Dimanche 28 novembre, après Le Village français, série très bien écrite et originale, on a pu voir une suite d’interviews de personnes ayant vécu la seconde guerre mondiale.
Ces interviews, morcelés en séquences d’une quinzaine de secondes, s’enchaînaient sans aucun commentaire, aucun éclairage, qui les auraient mis en perspective. Ce type de montage est le symptôme du glissement qui s’est opéré à la télévision depuis quelques années dans la construction de la vérité. A force de considérer comme plus authentique que tout autre preuve le “sentiment” de tout un chacun, à force d’écouter la “vérité” de chacun, on finit par présenter un moment important de l’histoire de France comme une suite de perceptions individuelle. Du même coup, c’est l’idée même d’histoire que l’on est en train de modifier. On présente le témoignage est en soi une preuve intangible, alors qu’il n’est qu’un matériau à partir duquel travaille les historiens. On fait croire aussi que la vérité doit s’exprimer sans médiation et non par une construction méticuleuse.
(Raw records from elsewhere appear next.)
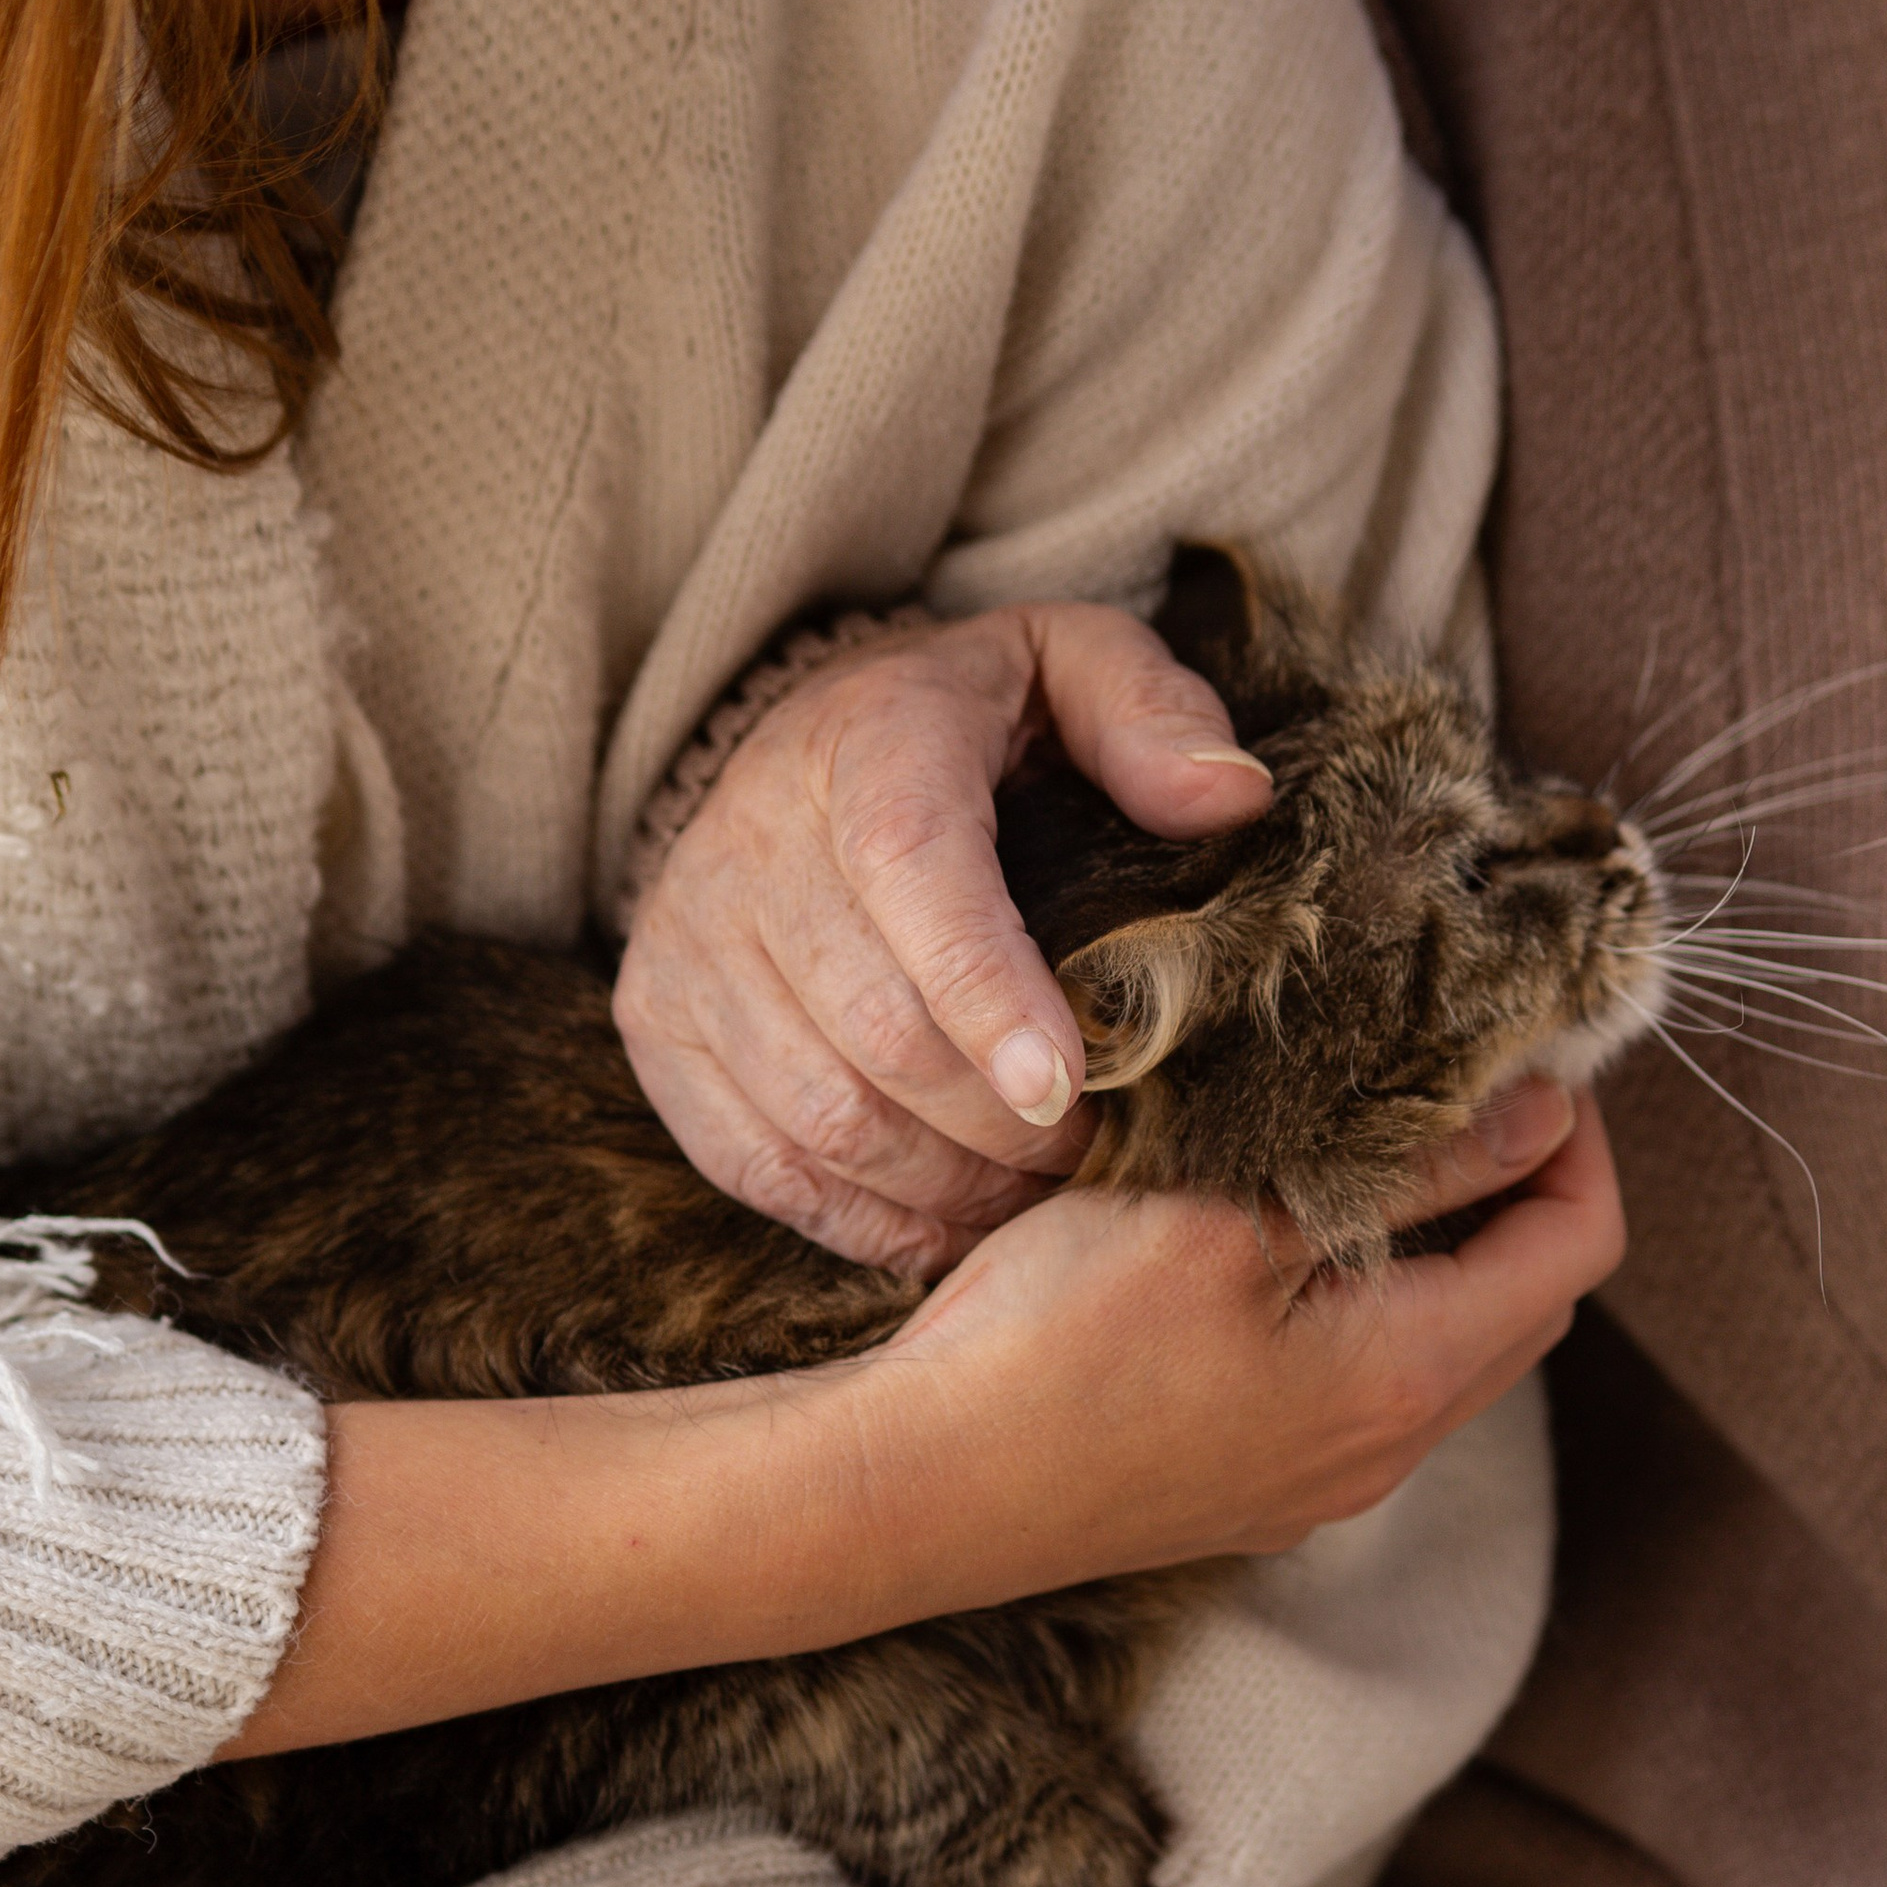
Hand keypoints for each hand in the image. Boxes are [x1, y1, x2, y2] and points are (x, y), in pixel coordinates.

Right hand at [614, 603, 1274, 1272]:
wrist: (802, 743)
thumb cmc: (974, 723)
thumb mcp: (1071, 666)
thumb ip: (1152, 715)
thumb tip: (1230, 799)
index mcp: (868, 740)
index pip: (910, 871)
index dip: (986, 993)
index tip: (1065, 1090)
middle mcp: (750, 839)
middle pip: (876, 1027)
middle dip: (1002, 1124)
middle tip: (1094, 1156)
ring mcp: (688, 938)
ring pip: (820, 1114)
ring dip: (946, 1185)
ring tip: (1034, 1193)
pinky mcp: (657, 1022)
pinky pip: (756, 1162)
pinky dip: (862, 1220)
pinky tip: (949, 1220)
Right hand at [854, 1077, 1626, 1585]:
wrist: (918, 1488)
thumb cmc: (1055, 1340)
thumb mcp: (1232, 1215)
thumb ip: (1402, 1167)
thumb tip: (1535, 1111)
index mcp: (1406, 1376)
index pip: (1579, 1244)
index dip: (1575, 1137)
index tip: (1520, 1053)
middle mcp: (1387, 1452)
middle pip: (1528, 1301)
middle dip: (1521, 1185)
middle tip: (1457, 1078)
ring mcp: (1320, 1484)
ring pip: (1445, 1347)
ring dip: (1441, 1244)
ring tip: (1366, 1136)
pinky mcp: (1253, 1491)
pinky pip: (1363, 1387)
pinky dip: (1367, 1300)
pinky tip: (1280, 1234)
Il ne s’agit pas de remettre en cause la parole des témoins, qu’on ne doit pas soupçonner de manquer de sincérité. Leur mémoire, en revanche, est faillible. Et ce n’est pas leur faire injure que de dire qu’elle est subjective. En enchaînant sans aucune mise à distance les interviews, ce court programme, qui ne remet pas en cause les qualités fictionnelles du Village français, entérine une coupure épistémologique qui touche l’ensemble de la télévision et d’internet: il étaye la promesse démagogique que ce sont les acteurs de l’histoire qui l’écrivent et que les médias d’aujourd”hui ne sont plus des médias, précisément, mais des hauts-parleurs qui amplifient la voix de n’importe qui sans la déformer. Il sous-entend, par ailleurs, que les experts, en l’occurrence les historiens, déforment la réalité par leur travail sur la matière brute.